When I first get to a lake that I've never been to before, that I'm not very familiar with, or even if after a good weather change like some rain or stuff like that, I'll grab a white Fluke or white lure of some type and put it on a jig head or put it on something that has a weight and drop it in the water and watch it sink. When it disappears, I stop and bring it up, and I see how deep that lure was when it disappeared. That gives me the water clarity.
As a rule of thumb, there's variances and everybody thinks of this rule of thumb a little bit differently, but in my eyes 6 feet and deeper is clear water. 4 to 6 feet is murky water. 2 to 4 feet is stained water, and 0 to 2 feet is muddy water. I take that knowledge that I have of the water clarity and I transfer that into my bait colors, if I'm fishing plastics. We're not going to talk about vibration, vibration is not a color. We'll talk about that in another video.
I have a standard, few colors that I keep with me at all times, and they pretty much cover every water color.

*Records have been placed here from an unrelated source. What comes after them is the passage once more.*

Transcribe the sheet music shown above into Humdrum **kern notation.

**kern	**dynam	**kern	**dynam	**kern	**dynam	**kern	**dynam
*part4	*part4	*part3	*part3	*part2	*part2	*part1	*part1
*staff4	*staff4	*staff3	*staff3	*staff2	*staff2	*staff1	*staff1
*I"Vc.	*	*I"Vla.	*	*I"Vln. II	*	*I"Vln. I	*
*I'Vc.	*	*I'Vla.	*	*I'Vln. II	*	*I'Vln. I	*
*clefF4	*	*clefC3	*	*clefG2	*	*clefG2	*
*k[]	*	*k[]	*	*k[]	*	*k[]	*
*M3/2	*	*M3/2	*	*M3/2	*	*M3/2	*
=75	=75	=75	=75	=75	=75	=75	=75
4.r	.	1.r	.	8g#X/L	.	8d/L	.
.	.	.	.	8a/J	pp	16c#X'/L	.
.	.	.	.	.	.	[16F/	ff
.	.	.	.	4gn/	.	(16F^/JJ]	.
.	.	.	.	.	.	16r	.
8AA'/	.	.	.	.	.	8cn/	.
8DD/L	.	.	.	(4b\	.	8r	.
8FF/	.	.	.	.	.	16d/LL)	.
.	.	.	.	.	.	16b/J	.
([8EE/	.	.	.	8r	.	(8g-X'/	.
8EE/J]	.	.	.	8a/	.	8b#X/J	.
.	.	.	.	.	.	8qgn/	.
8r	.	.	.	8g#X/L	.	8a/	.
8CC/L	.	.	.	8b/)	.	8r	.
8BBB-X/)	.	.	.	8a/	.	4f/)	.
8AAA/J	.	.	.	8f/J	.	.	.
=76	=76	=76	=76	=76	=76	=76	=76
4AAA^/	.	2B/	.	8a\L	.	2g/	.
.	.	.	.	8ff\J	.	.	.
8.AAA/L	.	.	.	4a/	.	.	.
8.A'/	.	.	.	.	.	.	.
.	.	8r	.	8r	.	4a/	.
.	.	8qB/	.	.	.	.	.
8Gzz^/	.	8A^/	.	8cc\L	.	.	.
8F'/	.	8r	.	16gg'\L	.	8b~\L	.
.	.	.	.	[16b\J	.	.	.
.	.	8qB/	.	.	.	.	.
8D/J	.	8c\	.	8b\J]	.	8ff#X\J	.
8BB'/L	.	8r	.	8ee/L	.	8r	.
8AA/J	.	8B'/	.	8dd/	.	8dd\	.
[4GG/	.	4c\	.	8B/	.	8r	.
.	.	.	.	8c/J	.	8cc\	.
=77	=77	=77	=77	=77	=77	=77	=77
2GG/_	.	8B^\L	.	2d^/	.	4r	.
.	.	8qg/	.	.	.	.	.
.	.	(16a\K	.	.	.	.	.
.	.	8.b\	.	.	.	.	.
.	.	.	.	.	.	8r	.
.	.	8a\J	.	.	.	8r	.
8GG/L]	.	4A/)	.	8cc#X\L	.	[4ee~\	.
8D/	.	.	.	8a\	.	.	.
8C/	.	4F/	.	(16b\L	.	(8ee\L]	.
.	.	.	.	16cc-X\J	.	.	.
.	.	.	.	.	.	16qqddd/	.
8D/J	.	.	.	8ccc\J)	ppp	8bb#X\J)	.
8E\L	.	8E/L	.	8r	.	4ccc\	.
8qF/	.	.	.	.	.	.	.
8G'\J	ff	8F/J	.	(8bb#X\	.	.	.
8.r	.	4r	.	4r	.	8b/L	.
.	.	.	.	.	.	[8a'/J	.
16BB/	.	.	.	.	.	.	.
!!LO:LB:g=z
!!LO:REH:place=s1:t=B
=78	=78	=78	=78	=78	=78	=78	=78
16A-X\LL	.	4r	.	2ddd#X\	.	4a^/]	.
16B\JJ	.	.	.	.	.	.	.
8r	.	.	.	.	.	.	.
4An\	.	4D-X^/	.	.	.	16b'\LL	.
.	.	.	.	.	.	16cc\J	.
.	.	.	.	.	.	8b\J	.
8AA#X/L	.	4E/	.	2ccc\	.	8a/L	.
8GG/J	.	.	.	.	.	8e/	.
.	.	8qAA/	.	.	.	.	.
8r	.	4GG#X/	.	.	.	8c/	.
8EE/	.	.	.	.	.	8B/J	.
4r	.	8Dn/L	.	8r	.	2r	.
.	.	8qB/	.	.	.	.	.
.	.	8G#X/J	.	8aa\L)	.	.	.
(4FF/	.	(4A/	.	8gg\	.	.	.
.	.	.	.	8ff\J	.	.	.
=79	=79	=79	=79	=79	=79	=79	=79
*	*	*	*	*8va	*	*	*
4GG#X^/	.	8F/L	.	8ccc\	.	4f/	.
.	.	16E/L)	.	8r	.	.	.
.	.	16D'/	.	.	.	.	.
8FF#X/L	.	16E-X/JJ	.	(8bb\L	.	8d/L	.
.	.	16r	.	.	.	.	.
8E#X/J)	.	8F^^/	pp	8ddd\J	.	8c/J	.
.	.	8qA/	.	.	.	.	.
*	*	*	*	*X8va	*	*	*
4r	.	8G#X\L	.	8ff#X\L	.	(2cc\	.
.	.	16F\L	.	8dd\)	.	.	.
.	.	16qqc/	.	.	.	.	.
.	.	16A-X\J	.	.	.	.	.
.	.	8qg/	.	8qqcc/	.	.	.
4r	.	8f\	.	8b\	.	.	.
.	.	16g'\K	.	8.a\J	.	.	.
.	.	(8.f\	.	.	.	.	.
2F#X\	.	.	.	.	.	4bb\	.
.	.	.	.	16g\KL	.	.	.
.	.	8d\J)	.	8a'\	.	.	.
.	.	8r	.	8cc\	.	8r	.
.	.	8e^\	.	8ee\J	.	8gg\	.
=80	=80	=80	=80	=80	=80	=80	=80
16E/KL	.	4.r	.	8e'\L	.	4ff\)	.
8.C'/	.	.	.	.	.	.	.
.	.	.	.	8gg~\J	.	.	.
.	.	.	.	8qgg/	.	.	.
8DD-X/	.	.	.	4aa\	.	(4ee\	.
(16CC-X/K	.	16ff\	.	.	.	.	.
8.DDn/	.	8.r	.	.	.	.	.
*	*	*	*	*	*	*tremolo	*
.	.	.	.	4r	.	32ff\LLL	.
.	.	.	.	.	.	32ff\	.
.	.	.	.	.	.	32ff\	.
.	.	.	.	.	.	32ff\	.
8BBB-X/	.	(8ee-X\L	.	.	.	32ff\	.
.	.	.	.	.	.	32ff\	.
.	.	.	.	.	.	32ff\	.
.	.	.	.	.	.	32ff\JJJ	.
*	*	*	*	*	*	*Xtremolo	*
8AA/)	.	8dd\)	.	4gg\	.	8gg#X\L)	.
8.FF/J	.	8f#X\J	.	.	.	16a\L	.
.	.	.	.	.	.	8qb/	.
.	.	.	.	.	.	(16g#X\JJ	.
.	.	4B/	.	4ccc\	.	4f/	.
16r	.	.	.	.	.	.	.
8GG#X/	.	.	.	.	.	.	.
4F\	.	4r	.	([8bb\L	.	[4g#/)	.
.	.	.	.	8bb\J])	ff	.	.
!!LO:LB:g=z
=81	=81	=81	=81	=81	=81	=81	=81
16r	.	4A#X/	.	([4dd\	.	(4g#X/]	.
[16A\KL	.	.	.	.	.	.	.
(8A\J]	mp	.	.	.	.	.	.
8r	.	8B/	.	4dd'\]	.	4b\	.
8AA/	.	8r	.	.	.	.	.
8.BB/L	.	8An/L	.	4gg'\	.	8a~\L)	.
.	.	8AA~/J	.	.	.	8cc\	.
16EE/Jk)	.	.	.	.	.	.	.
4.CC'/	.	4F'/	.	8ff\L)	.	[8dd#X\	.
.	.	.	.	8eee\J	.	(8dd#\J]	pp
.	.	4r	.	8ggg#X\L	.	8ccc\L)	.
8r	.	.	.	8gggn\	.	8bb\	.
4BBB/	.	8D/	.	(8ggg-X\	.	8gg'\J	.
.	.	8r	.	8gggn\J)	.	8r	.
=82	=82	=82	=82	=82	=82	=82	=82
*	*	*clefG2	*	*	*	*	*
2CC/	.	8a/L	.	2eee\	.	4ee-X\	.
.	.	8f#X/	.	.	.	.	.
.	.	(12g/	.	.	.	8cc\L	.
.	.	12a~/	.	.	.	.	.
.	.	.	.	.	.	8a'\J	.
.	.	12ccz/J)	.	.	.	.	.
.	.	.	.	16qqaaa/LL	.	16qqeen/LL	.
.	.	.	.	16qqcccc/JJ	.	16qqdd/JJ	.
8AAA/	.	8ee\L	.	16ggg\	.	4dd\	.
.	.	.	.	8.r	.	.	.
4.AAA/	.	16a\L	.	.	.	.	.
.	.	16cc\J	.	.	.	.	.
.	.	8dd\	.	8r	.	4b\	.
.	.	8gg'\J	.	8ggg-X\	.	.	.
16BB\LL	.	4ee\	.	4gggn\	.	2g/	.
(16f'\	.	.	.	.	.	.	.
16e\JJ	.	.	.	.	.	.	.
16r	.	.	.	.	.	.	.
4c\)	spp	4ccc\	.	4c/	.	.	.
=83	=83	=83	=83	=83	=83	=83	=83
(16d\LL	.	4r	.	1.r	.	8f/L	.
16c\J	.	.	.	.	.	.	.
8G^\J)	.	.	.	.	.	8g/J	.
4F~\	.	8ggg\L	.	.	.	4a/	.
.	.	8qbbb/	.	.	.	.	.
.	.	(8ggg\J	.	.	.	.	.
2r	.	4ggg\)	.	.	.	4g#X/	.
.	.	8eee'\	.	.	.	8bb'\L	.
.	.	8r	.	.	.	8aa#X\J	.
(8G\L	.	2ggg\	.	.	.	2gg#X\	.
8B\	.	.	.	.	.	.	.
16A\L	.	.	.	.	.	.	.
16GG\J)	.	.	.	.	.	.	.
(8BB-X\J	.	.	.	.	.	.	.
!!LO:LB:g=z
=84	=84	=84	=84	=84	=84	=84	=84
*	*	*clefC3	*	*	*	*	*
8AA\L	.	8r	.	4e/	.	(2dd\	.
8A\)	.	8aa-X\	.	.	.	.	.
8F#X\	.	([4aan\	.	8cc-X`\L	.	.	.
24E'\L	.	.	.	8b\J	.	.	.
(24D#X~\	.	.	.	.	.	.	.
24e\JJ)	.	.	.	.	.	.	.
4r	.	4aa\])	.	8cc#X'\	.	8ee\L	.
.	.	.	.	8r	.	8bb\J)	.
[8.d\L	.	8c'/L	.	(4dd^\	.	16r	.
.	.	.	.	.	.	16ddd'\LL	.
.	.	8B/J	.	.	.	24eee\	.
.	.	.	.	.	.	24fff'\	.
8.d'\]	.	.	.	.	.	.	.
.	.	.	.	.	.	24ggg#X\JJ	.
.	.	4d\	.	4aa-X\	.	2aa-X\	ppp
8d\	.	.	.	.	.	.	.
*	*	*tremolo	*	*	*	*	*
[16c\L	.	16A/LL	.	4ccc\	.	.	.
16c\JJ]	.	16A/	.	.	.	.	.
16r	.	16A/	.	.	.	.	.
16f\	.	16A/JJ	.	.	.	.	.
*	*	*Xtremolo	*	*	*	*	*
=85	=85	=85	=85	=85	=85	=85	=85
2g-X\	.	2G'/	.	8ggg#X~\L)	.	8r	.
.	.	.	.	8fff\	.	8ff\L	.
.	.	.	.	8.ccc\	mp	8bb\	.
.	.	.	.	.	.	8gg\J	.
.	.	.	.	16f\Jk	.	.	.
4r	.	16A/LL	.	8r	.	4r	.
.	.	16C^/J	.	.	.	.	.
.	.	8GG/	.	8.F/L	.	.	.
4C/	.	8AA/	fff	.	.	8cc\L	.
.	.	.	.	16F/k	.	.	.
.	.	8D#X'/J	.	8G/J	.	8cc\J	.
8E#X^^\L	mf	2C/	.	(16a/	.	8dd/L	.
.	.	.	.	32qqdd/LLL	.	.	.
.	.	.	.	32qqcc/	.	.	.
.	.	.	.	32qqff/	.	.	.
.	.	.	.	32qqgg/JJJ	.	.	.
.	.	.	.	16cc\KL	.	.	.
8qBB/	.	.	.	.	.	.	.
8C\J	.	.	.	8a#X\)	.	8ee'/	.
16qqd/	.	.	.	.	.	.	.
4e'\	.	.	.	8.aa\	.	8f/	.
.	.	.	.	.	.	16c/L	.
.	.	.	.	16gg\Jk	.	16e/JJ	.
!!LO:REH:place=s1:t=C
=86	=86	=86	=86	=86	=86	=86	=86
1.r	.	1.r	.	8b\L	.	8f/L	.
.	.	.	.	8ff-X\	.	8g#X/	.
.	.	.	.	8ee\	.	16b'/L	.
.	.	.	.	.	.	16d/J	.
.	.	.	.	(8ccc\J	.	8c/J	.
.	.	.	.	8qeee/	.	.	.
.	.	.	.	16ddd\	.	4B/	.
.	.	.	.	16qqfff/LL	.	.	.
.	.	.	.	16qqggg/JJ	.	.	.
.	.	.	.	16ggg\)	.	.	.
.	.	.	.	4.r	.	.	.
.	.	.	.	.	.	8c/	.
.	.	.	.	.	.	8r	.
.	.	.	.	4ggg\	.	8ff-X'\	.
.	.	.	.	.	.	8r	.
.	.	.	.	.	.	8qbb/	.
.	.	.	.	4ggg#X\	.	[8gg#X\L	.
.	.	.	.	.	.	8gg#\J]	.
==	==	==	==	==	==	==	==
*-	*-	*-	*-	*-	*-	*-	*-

The colors that I use the most are green pumpkin. Green pumpkin, I will use most of the time. It is good in clear water, good all the way up to stained water. Not so good in muddy water, just because a fish can't see it very well. Black is an all around good color; it will work in the whole spectrum of clarity.
If I'm fishing really clear water, which in the majority of lakes that I fish around here in Clarksville, Richmond Mill, in North Carolina, and several of the other lakes are fairly clear. When I'm choosing colors for clear water, kind of a little trick that I do is if I hold this lure up, this is a plum crazy, if I hold it up to the sun and the sun shines through it, it's a fairly good clear-water color. Then it's up to what type of color the bass wants; watermelon, plum colors, and red bug. Red bug, I have all the time and it works in clear or murky water. Then for your muddy waters, I'm going to almost exclusively fish black. I usually don't fish soft plastic in muddy water; I’ll throw a jig or something like that.
To go over it again, for clear water to stained water, you want to have a natural color; greens, browns, things like that, blacks. In stained to muddy water you want your dark colors; your junebugs, your blacks, things like that, things that are easier to pick up in that muddy water. Then for bright colors, like your metholiates and your chartreuses . . . chartreuse work in clear water and everything else . . . and your whites, I'll use that. I'll use bright color, actually in super-clear water and in muddy water. It's just my preference. It's just my thoughts behind water color, and it’s what's worked for me over the years.